Exercise aim
Once you have read the listing, retype all of it exactly.

########################################

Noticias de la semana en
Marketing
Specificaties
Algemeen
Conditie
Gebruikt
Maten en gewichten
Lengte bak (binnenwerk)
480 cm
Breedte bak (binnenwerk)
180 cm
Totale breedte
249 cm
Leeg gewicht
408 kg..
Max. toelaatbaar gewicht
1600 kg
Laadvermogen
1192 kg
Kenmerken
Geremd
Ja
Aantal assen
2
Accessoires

########################################

Written solution
Noticias de la semana en
Marketing
Specificaties
Algemeen
Conditie
Gebruikt
Maten en gewichten
Lengte bak (binnenwerk)
480 cm
Breedte bak (binnenwerk)
180 cm
Totale breedte
249 cm
Leeg gewicht
408 kg..
Max. toelaatbaar gewicht
1600 kg
Laadvermogen
1192 kg
Kenmerken
Geremd
Ja
Aantal assen
2
Accessoires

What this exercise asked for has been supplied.